Ok I'm ganna try that shit and see how durable this shit really is you think it would be ok tho to just hang around a grow room ?


----------



## nickfury510 (Feb 27, 2009)

the walls are lined with a special 2 sided visqueen called panda film...a 10' by 100' roll is around $70-$100..the white side will reflect the light and heat rather than absorb it...there shoud be no worries on melting it...ive had a room hit upwards of 100+ when a fan went out and experienced no problems with the film...the plants got a little pissed but they came back........


----------



## Mr.Funk (Feb 27, 2009)

Haha ok cool thanks man cause I originaly wanted to build a frame like you did but I don't have a car or truck and don't want nobody to get suspicious


----------



## LiftUrVibration (Mar 5, 2009)

nick, nice start .... gets me smiley for the room I'm planning...

looking forward to more pics if you have time between building

mine's going to be in the attic, so I am thinking I need to go with a good insulator on the outside of the frame... any suggestions anyone?

subscribed and reps


----------



## Mr.Funk (Mar 5, 2009)

Lift yea that sounds good man just try to keep them temps down ya know


----------



## nickfury510 (Mar 5, 2009)

ill update with some more pics soon....


----------



## Mr.Funk (Mar 5, 2009)

yea update some pics cool


----------



## nickfury510 (Mar 8, 2009)

ok...sorry i took so long, im just lazy.......

the fan is a solar palau td150 rated at around 300cfm...the space is 9.5 x 5.5 x 7=365 cf...more than enough to completly exchange the air every 5 mins.....the light is sealed and has a shity little 4" duct booster fan pulling the hot air out of it. with the exhaust turned down half way and the fan pulling from the light my temps are at 78-80......

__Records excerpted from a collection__
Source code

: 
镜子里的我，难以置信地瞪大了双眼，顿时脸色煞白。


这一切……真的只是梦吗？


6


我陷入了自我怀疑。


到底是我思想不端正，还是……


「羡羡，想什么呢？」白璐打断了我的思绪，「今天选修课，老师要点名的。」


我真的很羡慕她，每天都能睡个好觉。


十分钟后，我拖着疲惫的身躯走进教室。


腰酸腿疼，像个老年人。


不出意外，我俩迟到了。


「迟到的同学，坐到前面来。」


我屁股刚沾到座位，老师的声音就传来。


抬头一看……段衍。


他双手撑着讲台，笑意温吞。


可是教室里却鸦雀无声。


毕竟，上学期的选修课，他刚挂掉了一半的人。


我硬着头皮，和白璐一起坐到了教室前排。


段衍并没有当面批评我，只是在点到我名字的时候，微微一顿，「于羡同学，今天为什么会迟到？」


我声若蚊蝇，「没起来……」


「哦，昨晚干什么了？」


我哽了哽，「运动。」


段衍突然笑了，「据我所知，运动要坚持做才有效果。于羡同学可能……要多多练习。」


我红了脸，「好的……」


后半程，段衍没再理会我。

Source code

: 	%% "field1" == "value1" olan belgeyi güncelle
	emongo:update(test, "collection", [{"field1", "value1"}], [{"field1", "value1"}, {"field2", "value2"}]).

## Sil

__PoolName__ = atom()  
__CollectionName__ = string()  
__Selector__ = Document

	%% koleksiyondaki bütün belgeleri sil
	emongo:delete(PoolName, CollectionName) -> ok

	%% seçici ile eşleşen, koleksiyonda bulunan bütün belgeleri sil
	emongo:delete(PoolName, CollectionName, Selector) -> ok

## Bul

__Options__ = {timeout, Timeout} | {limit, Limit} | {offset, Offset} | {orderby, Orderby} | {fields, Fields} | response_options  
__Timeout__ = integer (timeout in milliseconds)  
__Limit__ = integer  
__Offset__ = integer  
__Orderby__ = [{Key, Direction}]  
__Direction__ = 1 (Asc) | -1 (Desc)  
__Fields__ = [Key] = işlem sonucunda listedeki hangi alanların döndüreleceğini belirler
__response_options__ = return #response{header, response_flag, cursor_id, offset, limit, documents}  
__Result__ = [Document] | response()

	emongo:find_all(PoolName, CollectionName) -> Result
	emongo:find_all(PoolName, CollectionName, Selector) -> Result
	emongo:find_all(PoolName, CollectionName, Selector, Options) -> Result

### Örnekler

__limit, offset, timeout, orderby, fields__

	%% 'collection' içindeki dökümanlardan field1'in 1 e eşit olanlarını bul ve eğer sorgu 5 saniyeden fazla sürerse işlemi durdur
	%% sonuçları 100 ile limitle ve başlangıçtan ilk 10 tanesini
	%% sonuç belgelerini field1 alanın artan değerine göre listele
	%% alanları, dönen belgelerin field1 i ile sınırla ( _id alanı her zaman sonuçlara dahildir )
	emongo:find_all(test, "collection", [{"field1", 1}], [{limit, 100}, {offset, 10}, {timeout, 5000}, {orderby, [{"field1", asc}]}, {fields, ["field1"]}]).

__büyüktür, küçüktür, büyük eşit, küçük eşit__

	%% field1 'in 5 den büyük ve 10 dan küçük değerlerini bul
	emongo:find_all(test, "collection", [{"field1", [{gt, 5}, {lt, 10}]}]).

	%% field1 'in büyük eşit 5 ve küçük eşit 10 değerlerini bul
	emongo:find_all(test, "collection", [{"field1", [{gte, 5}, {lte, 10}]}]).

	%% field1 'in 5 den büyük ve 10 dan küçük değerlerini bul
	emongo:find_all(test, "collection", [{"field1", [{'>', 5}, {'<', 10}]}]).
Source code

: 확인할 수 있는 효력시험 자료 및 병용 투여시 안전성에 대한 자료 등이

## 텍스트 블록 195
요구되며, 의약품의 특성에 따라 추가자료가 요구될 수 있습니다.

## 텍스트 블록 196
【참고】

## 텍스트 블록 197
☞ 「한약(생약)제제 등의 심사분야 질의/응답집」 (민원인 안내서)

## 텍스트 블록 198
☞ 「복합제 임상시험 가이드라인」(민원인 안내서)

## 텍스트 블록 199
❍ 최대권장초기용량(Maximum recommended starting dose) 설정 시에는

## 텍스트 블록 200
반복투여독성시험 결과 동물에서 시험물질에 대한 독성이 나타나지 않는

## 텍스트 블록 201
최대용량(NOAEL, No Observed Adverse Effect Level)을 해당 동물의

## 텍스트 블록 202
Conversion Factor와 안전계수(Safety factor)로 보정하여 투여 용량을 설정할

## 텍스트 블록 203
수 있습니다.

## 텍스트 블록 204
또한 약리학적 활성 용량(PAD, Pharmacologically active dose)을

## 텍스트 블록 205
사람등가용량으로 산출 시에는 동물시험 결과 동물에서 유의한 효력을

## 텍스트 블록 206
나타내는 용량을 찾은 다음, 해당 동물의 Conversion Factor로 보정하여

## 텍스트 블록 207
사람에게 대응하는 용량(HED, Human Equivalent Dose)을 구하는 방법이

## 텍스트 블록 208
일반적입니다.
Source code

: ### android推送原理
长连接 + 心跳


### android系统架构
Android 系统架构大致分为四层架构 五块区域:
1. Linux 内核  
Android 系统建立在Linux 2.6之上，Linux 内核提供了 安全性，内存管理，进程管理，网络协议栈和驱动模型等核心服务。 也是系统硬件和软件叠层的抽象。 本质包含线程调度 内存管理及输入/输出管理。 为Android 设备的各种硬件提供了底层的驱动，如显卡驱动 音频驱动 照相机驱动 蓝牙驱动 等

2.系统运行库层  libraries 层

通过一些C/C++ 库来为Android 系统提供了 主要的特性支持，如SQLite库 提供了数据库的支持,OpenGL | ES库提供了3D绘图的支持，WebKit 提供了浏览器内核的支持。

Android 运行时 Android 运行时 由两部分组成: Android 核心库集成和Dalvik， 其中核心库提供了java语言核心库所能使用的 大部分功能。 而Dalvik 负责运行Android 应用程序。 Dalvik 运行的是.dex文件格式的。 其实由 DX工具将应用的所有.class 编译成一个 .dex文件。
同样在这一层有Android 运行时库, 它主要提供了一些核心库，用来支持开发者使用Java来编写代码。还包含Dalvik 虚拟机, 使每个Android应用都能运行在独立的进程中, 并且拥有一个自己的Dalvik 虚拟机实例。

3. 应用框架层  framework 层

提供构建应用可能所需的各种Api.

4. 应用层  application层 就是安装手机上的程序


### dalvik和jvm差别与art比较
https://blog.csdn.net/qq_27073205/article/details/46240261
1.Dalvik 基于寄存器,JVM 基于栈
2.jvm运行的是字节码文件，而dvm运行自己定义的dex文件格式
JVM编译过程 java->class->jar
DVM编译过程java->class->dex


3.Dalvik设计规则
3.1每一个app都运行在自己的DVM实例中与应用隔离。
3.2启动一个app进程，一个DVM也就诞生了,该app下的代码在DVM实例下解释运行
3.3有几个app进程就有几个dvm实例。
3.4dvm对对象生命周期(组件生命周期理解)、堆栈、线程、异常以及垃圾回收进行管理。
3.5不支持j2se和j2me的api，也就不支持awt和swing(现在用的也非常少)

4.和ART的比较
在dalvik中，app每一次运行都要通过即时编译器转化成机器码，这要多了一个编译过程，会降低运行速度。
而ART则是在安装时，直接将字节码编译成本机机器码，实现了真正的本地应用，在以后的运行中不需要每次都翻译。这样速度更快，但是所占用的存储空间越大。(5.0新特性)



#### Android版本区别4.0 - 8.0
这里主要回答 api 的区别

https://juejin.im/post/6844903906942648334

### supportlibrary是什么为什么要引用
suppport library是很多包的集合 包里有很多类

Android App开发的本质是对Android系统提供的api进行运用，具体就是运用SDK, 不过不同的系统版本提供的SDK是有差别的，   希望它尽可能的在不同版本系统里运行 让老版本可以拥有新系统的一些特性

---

__What you will do__
• A. Duplicate the part of the grow room thread that opens with the words containing "## Mr.Funk (Feb" and closes with "LiftUrVibration (Mar 5, 2009)".
• B. In the grow room thread, what are the walls lined with?
The records are material separate from the grow room thread.

__Solutions__
• A.
## Mr.Funk (Feb 27, 2009)

Haha ok cool thanks man cause I originaly wanted to build a frame like you did but I don't have a car or truck and don't want nobody to get suspicious


----------



## LiftUrVibration (Mar 5, 2009)

• B. A special two-sided visqueen called panda film.